- Exercise
Reproduce the entries shown below only from the line with "- Flexible policy" down to the line with "TTH Inc. is", keeping both end lines and copying each one exactly.
*** Exercise material ***
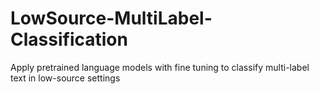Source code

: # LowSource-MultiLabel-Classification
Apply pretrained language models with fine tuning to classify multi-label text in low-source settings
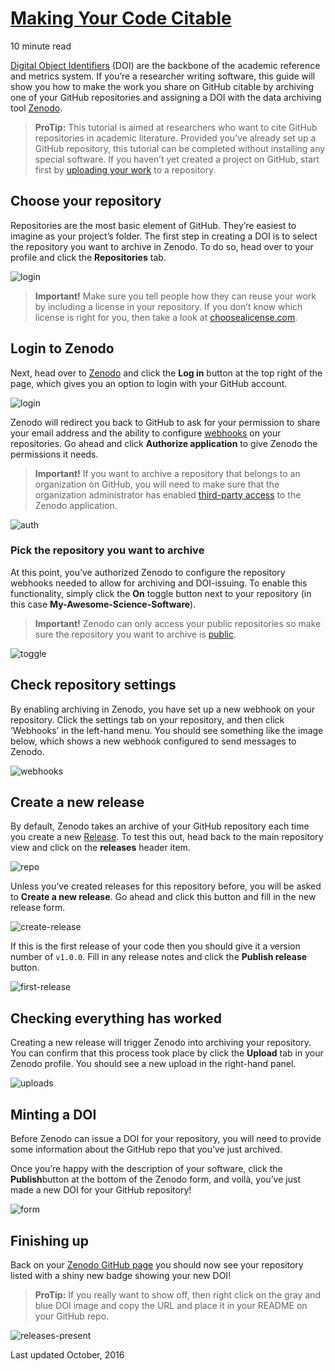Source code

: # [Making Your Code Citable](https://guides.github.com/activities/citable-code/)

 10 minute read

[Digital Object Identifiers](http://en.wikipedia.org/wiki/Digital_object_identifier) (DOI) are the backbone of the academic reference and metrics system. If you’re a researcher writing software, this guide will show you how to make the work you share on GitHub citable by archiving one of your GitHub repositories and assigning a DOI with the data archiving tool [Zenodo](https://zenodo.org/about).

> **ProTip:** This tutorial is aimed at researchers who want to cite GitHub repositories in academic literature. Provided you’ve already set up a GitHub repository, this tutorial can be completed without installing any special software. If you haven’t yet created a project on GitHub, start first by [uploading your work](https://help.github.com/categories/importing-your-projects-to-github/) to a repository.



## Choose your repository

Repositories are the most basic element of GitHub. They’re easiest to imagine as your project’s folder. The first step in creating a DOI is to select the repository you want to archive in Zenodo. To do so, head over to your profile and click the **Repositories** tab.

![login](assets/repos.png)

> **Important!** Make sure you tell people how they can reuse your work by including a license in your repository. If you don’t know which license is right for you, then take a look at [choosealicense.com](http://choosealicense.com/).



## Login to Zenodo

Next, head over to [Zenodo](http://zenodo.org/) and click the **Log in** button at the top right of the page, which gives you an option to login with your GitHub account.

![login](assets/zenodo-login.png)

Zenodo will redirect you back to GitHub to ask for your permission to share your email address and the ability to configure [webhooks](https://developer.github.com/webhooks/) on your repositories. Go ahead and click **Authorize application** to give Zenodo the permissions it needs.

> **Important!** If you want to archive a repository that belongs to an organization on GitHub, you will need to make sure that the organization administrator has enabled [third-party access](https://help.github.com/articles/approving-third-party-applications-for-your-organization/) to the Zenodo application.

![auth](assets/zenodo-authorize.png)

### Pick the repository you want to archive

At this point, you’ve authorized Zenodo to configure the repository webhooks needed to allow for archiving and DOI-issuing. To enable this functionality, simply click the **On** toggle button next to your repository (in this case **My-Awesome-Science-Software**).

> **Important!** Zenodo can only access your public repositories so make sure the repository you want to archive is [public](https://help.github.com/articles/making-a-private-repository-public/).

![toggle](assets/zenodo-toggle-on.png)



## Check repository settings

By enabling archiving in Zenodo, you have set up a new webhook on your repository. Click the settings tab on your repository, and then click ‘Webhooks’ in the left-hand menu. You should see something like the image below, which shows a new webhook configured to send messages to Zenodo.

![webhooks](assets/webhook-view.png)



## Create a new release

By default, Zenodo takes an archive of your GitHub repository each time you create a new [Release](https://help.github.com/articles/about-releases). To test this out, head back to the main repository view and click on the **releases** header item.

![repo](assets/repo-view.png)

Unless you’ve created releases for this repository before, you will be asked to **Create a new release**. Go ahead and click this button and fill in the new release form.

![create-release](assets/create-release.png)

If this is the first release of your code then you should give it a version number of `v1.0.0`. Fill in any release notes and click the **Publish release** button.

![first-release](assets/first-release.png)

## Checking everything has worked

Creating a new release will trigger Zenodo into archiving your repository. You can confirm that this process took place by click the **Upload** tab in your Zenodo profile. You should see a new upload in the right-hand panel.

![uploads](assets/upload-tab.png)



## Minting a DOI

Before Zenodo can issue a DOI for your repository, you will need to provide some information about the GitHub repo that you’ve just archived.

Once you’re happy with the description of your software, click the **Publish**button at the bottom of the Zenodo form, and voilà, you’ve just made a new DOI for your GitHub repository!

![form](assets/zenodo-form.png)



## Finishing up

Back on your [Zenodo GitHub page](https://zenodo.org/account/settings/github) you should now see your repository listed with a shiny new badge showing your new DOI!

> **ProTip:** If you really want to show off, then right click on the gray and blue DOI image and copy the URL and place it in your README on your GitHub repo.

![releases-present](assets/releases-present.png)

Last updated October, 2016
*** End of Exercise material ***
*** Exercise material ***
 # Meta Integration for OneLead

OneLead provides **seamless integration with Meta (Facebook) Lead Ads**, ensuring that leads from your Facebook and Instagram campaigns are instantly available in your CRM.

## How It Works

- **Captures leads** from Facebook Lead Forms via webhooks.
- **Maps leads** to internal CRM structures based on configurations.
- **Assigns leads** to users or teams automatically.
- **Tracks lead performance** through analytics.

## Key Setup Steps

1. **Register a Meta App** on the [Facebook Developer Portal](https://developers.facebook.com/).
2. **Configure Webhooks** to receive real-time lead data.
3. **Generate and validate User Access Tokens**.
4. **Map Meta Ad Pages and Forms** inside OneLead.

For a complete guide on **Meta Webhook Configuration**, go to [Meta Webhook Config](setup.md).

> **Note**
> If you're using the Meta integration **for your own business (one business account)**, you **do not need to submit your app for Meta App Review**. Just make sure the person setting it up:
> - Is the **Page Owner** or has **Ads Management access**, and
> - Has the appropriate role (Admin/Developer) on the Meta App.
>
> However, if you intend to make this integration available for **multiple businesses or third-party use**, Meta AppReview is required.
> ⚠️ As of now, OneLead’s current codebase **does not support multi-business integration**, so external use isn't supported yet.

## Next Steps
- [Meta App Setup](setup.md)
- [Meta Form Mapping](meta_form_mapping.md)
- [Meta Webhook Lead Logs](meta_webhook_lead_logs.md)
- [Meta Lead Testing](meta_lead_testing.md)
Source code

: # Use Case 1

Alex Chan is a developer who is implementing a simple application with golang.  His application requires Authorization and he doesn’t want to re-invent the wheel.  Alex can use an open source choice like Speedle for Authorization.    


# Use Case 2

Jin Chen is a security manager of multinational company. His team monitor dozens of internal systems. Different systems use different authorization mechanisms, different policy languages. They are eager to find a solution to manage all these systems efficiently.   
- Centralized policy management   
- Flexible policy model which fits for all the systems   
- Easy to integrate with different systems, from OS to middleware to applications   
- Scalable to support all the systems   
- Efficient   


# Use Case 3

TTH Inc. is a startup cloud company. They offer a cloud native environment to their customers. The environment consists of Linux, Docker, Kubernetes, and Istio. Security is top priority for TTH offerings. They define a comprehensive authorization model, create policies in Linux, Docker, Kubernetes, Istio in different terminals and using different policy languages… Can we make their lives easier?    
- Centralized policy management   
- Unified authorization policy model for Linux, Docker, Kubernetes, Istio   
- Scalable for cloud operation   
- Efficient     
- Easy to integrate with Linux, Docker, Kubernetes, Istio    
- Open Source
*** End of Exercise material ***
- Solution to this task
- Flexible policy model which fits for all the systems   
- Easy to integrate with different systems, from OS to middleware to applications   
- Scalable to support all the systems   
- Efficient   


# Use Case 3

TTH Inc. is a startup cloud company. They offer a cloud native environment to their customers. The environment consists of Linux, Docker, Kubernetes, and Istio. Security is top priority for TTH offerings. They define a comprehensive authorization model, create policies in Linux, Docker, Kubernetes, Istio in different terminals and using different policy languages… Can we make their lives easier?    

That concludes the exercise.